*Consigne*. Recopiez sans rien modifier le passage du texte sur la crise au Chili qui va de « Parmi les revendications » à « inégalitaires du monde. ».

*Texte fourni*.
☆ ☆ ☆ ☆ ☆ ☆ ☆

Après plusieurs mois de soulèvement, les triple élections – municipales, régionales, mais aussi constituantes – prévues en avril et reportées à la mi-mai devraient apporter leur lot de changement dans un pays en crise. L’érosion du lien entre les Chilien.ne.s et la classe politique a conduit à la décision de « dépinochériser »1 la Constitution. Les jeunes veulent du changement. Et maintenant !
Des mois durant, le Chili a vécu une crise sociopolitique sans précédent. Celle-ci a commencé le 18 octobre 2019 et a donné lieu à une révolte sociale de grande ampleur, inédite depuis la fin de la dictature de Pinochet en 1990. La grogne sociale s’est principalement dirigée contre le gouvernement de Sebastián Piñera, mais aussi contre la classe politique dans son ensemble. Au cours des manifestations massives qui se sont étalées pendant presque deux mois sans interruption, les manifestants, pour la plupart âgés de 15 à 30 ans, ont réclamé à cor et à cri la hausse des salaires, la fin du profit dans l’éducation et la santé, la fin du système de retraites par capitalisation considéré comme du vol, un changement de Constitution par l’intermédiaire d’une Assemblée constituante et la démission du président de la République.
Parmi les revendications des manifestants, également, la fin du modèle dit « néolibéral », semé et cultivé au Chili comme un terrain d’expérimentation pendant la dictature, importé dans ce pays par les Chicago boys, élèves chiliens de l’économiste américain Milton Friedman. S’il est vrai que ce modèle a permis de réduire la pauvreté, de développer le pays et d’afficher une croissance exponentielle dans les années 1990 et 2000, la piètre répartition des richesses fait aujourd’hui du Chili l’un des pays les plus inégalitaires du monde.
En guise de réponse, le gouvernement a d’abord choisi une répression brutale de la part des forces de l’ordre, sous la responsabilité de carabiniers. Le bilan est lourd : depuis le début de la révolte, 36 compatriotes ont perdu la vie, 11 564 personnes ont été blessées, dont 405 aux yeux, avec plusieurs dizaines d’éborgnés et deux personnes aveugles à vie.
Référendum et crise de légitimité politique
Afin de sortir de la crise et de calmer cette colère sociale inédite, le gouvernement et la plupart des partis politiques ont finalement proposé à la population chilienne d’organiser un référendum afin de lui donner la possibilité de choisir entre le maintien ou non de l’actuelle Constitution et les dispositifs de son éventuelle rédaction – soit une convention mixte, soit une convention citoyenne. Ce référendum a eu lieu le 25 octobre dernier et, grâce à une forte participation de la jeunesse, il a permis une double victoire : 78 % ont voté en faveur d’une nouvelle charte constitutionnelle et 78 % pour un dispositif de rédaction composé à 100 % de citoyens ordinaires. Cette participation politique des jeunes va à nouveau jouer un rôle clé dans les scrutins des 15 et 16 mai, élections au cours desquelles la population sera amenée à choisir les membres de la convention constitutionnelle, les maires, les gouverneurs et les membres du Parlement. Et il en sera de même pour l’élection présidentielle du 21 novembre 2021.

☆ ☆ ☆ ☆ ☆ ☆ ☆

*Données sources*.
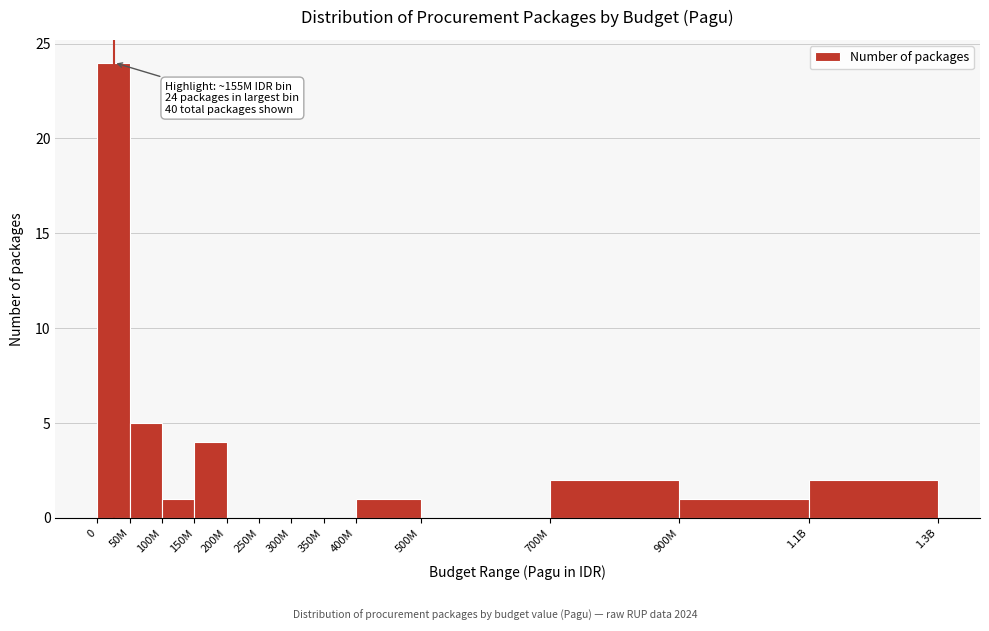

Reading left to right, what are all the values shown in this chart?

0=24	50M=5	100M=1	150M=4	200M=0	250M=0	300M=0	350M=0	400M=1	500M=0	700M=2	900M=1	1.1B=2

☆ ☆ ☆ ☆ ☆ ☆ ☆

*Réponse attendue*.
Parmi les revendications des manifestants, également, la fin du modèle dit « néolibéral », semé et cultivé au Chili comme un terrain d’expérimentation pendant la dictature, importé dans ce pays par les Chicago boys, élèves chiliens de l’économiste américain Milton Friedman. S’il est vrai que ce modèle a permis de réduire la pauvreté, de développer le pays et d’afficher une croissance exponentielle dans les années 1990 et 2000, la piètre répartition des richesses fait aujourd’hui du Chili l’un des pays les plus inégalitaires du monde.